In case you hadn’t noticed today is officially Flag Day, a demi-holiday easily overlooked. It is celebrated by displaying the American Flag. Veterans’ groups often organize solemn flag disposal ceremonies.
No other country on earth makes quite the fetish of its flag as does the United States. The word idolatry comes to mind. At its worst it elevates the symbol—the Flag—over the substance—the democratic values espoused in the Declaration of Independence and protected by the Constitution. It is an absolute truism that those who wrap themselves most in the Flag—and these day that is not just a figurative term—are the most disingenuous and dangerous. Witness any Tea Party event.
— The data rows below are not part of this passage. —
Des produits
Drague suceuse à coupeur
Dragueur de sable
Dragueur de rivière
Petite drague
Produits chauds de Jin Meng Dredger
On the other hand, many of us—especially those who served in the Armed Forces or who were raised in a veteran’s household—have been taught to respect the Flag and “the nation for which it stands.” I hang the Flag on my house every year from Memorial Day through Thanksgiving and always place my hat over my heart when it passes by in a parade. It’s just the way I was raised.
Part of the national devotion to the Flag comes from an odd combination of cultural coincidence and calculated political strategy. Our National Anthem, not officially adopted until 1931 but widely used on patriotic occasions for more than a century prior, may be the only national song about a flag. Not widely displayed except at military posts, on Navy ships, and on some Federal buildings prior to the Civil War, the Grand Army of the Republic heavily promoted its use after the war in a spirit of triumphalism of the Union over the vanquished South. For that reason display of the national flag was highly unpopular in the South until World War I.
The Pledge of Allegiance was penned by Francis Bellamy, a Baptist minister and socialist, for use during celebration the 400th anniversary of the supposed discovery of the New World by Christopher Columbus. Quickly adopted by schools as part of the daily ritual of beginning classes, the Pledge does not swear allegiance to the government—an inclusive tip-of-the-hat to resentful former Rebels—or even to the Constitution, but to a symbol, the Flag.
By the turn of the 20th Century the Flag was being used as a symbol of assimilation for the waves of emigrants swamping our shores—and as a test of their loyalty. The most popular composers of the era—the March King John Philip Sousa and Broadway’s George M. Cohan made literal flag waving as popular as moon-June-spoon ballads.
During World War I, the Woodrow Wilson administration used flag imagery as part of their very sophisticated domestic propaganda operation designed to rouse support of the war effort and raise Liberty Loans. After the war, the Flag was used to rally support for suppression of the labor movement, radicalism, Socialism, and Communism said to represent sinister alien ideologies.
Wilson proclaimed the first official Flag Day in 1916. In 1949, with the country in the grips of yet another Red Scare, Congress made it an official Federal Holiday, although withholding the paid days off for Federal employees standard for other holidays.
June 14 is Flag Day because on this date in 1777 the Continental Congress passed the Flag Act which officially described a new national banner: “Resolved: That the flag of the United States be made of thirteen stripes, alternate red and white; that the union be thirteen stars, white in a blue field, representing a new Constellation.”
The new official flag—not, by the way, likely first sewn by Philadelphia seamstress Betsy Ross—was based on the unofficial Grand Union flag used by General George Washington during the siege of Boston. That flag had the same thirteen alternating red and white stripes but had the British Union flag in its canton. Of course that was before Independence was declared in July of 1776. It wouldn’t do to keep the reference to the British flag.
The Act was vague—it did not describe the arrangement of the stars in the field, how the stars should be shaped, or even how large the field should be. Local flag makers working from the sketch description produced many variations with five, six, and even twelve pointed stars; with stars of different sizes; and many variations of arrangement. Also the shade of blue used for the field depended largely on what blue cloth the maker might have at hand.
The familiar thirteen stars in a circle was not only not standard, some historians doubt if it was used at all during the Revolutionary War. Others believe that it might have been the flag used at the British surrender at Yorktown.
After Vermont and Kentucky were added to the Union two additional stars and two stripes were added. It was this flag that was the Star Spangled Banner observed still flying over Ft. McHenry in Baltimore harbor after an all night British naval bombardment in 1815. It became apparent that with more new states, adding stripes would quickly become clumsy. In 1818, after five more states were added, Congress fixed the number of stripes at thirteen with an added star for each new state.
But it still did not specifically designate an arrangement for the stars. During the Civil War flags with all manner of arrangements were used. It was not until the creation of the 48 star flag in 1912 that a specific arrangement was established. The current 50 star flag has been in use since July 4, 1960 after the admission of Hawaii to the Union. This year will mark the 52nd anniversary of that flag, which has been in service longer than any previous national banner.